→ Required work
1 - From the forum thread about deploying geoipupdate on Railway, pull out the passage starting with "The website doesn't" and going on through "your go app?", copied word for word.
2 - According to the forum thread about deploying geoipupdate on Railway, what language is geoipupdate implemented in?
3 - In the forum thread about deploying geoipupdate on Railway, which options does zaydek list as possible ways to set up geoipupdate?
-------- Extract provided --------
How to deploy geoipdate on Railway?
zaydek
PROOP

2 years ago

geoipupdate is a program that allows you to get a local copy of an IP database so you can inspect a IP address and get a rough idea of where your users are coming from. It's like a free version of the IP API services

93 Replies

zaydek
PROOP

2 years ago


zaydek
PROOP

2 years ago



zaydek
PROOP

2 years ago

It looks like I have possibly several options

Use dedicated Docker thing
Get binary from GitHub
Use Nix package


zaydek
PROOP

2 years ago

How would you got about figuring out which methodology to pursue? My impression is that if geoipupdate is supposed to be a long lived service, you would want to install it on a service in a way that doesn't reinstall it everytime meaning it's a part of the deploy, so that could mean Nix or Docker


brody
EMPLOYEE

2 years ago

why not just run an in code cron job to check for updates and download if needed, storing the database in a volume


zaydek
PROOP

2 years ago

I did that yesterday, it's a ton of boilerplate and geoipupdate is implemented in Go the same language I wrote my thing in


zaydek
PROOP

2 years ago

I figured I'd try the prescribed solution instead of reinvent the wheel


zaydek
PROOP

2 years ago

But I'm pretty confused about using Nix or Docker, It seems like Nix is supposed to be easier but it just seems more convoluted to me


brody
EMPLOYEE

2 years ago

so geoipupdate the binary is a long lived process and just downloads the database and any updates when it comes out?


zaydek
PROOP

2 years ago

Yes


zaydek
PROOP

2 years ago

The website doesn't state when the database updates to geoipupdate would probably just handle all the ambiguity for you


brody
EMPLOYEE

2 years ago

so you need a way to run that in parallel with your go app?
-------- Material provided --------
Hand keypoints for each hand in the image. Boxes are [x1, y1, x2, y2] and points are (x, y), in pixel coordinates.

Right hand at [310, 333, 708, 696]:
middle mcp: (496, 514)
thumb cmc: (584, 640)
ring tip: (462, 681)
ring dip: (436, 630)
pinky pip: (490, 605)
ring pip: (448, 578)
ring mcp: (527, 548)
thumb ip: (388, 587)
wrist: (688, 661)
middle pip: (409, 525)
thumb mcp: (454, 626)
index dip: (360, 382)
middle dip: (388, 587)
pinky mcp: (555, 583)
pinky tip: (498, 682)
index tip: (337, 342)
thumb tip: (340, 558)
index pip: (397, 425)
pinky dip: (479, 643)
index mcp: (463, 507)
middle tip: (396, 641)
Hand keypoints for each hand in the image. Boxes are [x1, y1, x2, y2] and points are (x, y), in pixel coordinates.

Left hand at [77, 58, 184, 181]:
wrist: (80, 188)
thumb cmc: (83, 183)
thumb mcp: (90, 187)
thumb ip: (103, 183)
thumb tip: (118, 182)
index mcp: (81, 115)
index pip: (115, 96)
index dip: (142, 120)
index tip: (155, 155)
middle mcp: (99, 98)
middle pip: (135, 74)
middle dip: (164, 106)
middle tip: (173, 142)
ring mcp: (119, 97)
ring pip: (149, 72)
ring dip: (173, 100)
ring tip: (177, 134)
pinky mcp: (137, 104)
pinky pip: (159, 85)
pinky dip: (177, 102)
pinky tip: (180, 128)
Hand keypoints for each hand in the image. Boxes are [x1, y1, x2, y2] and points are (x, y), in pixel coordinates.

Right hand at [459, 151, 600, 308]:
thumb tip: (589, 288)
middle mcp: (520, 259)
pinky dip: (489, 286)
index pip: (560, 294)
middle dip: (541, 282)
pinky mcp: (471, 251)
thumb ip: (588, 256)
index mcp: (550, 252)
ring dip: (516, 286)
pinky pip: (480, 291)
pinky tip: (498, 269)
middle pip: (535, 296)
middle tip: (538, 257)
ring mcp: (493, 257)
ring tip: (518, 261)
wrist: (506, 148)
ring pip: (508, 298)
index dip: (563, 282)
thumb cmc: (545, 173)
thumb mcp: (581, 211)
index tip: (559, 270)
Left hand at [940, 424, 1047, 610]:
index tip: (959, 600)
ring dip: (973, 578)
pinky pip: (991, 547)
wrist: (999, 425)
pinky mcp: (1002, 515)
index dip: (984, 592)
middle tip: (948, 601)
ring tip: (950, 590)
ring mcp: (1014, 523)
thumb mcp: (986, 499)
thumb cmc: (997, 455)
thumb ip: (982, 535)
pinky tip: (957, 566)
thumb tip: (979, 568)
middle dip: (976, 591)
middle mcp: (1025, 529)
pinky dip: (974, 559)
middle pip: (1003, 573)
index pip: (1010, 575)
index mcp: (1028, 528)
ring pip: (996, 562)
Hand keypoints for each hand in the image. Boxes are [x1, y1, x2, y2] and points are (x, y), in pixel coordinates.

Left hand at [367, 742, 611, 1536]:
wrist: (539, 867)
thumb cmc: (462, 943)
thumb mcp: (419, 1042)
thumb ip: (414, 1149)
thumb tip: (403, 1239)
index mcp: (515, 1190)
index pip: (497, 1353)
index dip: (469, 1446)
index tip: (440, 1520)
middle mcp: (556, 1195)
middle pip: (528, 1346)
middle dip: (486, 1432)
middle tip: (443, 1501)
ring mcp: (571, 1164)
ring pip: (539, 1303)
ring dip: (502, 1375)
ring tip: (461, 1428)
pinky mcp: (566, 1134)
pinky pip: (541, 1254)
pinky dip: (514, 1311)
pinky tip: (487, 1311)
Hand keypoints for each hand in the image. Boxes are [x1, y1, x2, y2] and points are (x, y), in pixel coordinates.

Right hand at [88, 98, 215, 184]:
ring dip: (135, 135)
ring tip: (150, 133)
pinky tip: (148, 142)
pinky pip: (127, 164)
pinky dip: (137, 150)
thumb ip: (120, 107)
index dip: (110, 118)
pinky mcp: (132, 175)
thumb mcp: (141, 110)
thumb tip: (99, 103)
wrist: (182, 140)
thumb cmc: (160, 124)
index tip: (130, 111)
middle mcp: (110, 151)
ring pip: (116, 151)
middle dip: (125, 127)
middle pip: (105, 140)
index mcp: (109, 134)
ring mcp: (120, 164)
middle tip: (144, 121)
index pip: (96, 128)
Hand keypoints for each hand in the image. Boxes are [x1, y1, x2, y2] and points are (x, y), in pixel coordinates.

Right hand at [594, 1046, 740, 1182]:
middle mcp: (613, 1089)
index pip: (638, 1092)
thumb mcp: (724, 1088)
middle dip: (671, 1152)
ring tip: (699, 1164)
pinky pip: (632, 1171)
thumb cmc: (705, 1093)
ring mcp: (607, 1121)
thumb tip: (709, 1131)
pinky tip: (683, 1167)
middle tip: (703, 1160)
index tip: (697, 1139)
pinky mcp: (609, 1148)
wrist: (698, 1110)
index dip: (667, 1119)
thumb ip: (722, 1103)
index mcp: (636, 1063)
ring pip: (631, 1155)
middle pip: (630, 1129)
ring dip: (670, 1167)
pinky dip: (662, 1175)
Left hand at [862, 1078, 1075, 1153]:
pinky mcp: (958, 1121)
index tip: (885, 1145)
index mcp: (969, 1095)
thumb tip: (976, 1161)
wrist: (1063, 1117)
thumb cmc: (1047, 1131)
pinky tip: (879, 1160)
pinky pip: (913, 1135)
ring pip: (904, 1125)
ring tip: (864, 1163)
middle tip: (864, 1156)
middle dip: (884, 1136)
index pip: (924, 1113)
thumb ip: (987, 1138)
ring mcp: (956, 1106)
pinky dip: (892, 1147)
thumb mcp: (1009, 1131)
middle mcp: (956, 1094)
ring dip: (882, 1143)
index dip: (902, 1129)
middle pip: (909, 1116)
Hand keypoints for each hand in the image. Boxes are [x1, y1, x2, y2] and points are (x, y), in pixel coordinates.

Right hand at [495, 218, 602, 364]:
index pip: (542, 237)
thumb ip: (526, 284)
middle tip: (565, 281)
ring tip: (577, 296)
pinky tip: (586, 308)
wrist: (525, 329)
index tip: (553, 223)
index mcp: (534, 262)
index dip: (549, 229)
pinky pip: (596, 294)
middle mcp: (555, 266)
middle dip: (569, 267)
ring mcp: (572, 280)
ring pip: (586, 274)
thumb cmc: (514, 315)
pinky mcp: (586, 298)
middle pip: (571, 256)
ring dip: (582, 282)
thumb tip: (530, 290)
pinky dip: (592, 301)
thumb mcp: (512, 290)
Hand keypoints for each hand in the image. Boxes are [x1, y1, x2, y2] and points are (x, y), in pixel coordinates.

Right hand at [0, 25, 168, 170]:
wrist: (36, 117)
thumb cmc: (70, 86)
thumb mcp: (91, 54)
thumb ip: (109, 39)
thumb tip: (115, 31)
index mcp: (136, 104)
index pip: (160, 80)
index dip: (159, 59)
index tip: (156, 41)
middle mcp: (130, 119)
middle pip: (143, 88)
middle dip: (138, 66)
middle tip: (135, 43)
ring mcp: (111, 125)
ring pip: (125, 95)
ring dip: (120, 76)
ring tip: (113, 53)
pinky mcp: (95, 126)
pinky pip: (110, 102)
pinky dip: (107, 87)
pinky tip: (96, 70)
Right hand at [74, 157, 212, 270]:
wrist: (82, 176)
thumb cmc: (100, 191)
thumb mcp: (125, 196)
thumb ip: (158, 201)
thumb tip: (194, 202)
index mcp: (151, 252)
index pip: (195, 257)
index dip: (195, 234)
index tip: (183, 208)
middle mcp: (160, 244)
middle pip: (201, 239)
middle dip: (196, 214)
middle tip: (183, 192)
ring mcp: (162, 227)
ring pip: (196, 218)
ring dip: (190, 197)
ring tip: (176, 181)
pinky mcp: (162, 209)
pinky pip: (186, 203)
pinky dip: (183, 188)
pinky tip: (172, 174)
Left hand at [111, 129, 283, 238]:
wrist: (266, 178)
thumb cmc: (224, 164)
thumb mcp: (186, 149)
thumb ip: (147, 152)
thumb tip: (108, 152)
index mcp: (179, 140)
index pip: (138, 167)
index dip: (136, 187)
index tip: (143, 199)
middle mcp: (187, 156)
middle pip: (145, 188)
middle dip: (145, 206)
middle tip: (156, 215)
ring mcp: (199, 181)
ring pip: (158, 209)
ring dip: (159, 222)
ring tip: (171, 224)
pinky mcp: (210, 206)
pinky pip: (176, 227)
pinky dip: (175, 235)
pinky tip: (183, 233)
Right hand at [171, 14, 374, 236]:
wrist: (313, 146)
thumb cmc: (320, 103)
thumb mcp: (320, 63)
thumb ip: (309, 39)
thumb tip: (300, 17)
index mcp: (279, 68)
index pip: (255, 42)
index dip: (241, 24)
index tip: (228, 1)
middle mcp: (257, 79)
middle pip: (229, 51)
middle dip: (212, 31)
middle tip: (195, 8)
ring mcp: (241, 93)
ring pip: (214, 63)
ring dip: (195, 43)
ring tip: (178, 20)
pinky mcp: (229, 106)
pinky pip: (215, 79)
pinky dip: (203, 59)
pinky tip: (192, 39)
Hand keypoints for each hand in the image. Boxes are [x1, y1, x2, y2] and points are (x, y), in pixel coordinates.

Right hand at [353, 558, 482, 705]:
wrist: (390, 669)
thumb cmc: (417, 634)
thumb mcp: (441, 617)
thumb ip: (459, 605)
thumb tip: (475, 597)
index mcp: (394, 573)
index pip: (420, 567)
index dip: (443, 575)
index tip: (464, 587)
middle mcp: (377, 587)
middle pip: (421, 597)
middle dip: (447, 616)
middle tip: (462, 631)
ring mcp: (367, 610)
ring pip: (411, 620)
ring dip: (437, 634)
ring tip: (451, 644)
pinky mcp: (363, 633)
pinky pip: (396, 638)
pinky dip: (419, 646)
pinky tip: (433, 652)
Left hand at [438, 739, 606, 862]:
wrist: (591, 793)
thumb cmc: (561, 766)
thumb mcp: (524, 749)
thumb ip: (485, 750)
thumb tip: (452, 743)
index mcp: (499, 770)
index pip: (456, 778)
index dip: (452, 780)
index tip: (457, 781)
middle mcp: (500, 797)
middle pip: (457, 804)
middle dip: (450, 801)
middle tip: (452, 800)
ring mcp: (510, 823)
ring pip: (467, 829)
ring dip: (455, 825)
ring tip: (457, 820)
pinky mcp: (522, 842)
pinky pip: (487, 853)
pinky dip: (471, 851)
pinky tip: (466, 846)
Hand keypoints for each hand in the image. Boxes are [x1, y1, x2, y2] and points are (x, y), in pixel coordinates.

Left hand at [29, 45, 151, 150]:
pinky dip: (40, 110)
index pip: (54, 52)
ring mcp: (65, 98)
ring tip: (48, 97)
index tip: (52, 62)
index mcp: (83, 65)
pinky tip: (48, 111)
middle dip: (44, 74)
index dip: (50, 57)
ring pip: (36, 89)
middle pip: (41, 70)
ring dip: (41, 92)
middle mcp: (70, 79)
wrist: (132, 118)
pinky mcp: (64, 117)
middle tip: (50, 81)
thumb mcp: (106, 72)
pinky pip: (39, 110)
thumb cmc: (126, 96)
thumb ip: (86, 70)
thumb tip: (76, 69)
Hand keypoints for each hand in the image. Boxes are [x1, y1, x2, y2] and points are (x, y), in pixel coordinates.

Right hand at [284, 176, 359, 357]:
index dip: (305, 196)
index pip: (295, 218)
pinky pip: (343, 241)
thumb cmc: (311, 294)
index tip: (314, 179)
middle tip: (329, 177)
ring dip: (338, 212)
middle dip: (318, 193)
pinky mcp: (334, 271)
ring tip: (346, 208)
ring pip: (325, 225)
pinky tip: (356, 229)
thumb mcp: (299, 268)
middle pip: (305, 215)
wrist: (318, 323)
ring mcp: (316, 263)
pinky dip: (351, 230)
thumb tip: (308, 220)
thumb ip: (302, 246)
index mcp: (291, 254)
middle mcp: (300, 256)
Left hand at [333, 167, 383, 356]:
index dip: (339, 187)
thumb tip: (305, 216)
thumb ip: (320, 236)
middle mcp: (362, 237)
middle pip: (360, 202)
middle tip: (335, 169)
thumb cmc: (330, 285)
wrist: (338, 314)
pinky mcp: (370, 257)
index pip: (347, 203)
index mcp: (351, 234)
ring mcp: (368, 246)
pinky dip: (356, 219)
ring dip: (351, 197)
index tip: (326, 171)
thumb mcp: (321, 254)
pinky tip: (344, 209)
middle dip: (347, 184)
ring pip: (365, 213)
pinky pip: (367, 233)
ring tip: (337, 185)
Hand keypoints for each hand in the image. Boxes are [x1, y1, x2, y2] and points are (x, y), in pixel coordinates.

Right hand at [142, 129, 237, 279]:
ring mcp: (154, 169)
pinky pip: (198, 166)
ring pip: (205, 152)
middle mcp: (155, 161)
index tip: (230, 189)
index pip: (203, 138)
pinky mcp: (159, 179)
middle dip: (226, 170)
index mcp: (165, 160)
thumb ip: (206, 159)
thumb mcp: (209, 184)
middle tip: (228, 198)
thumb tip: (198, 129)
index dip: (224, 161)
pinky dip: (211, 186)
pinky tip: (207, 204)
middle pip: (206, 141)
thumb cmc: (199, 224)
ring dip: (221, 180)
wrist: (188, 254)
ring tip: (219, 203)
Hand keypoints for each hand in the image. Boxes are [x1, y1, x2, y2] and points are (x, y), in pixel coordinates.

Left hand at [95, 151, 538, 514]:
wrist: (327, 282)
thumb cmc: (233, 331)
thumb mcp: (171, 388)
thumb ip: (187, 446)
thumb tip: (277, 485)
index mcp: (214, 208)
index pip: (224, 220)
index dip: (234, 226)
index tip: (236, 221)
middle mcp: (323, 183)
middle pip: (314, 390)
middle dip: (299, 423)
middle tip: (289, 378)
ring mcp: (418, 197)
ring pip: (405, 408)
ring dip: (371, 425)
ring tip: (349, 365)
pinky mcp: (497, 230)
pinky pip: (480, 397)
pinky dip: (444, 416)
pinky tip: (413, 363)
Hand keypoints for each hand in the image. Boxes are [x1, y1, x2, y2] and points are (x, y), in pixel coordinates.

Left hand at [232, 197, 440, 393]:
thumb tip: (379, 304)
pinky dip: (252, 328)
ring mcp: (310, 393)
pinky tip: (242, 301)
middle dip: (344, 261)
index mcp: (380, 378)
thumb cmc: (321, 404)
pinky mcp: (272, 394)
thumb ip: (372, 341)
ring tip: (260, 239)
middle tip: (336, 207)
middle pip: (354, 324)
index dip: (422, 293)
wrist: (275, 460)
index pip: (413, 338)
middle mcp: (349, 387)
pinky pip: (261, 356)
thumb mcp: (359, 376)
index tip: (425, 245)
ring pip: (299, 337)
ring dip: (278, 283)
--------
→ Solutions to the exercise
1 -
The website doesn't state when the database updates to geoipupdate would probably just handle all the ambiguity for you


brody
EMPLOYEE

2 years ago

so you need a way to run that in parallel with your go app?

2 - Go

3 -
- Use dedicated Docker thing
- Get binary from GitHub
- Use Nix package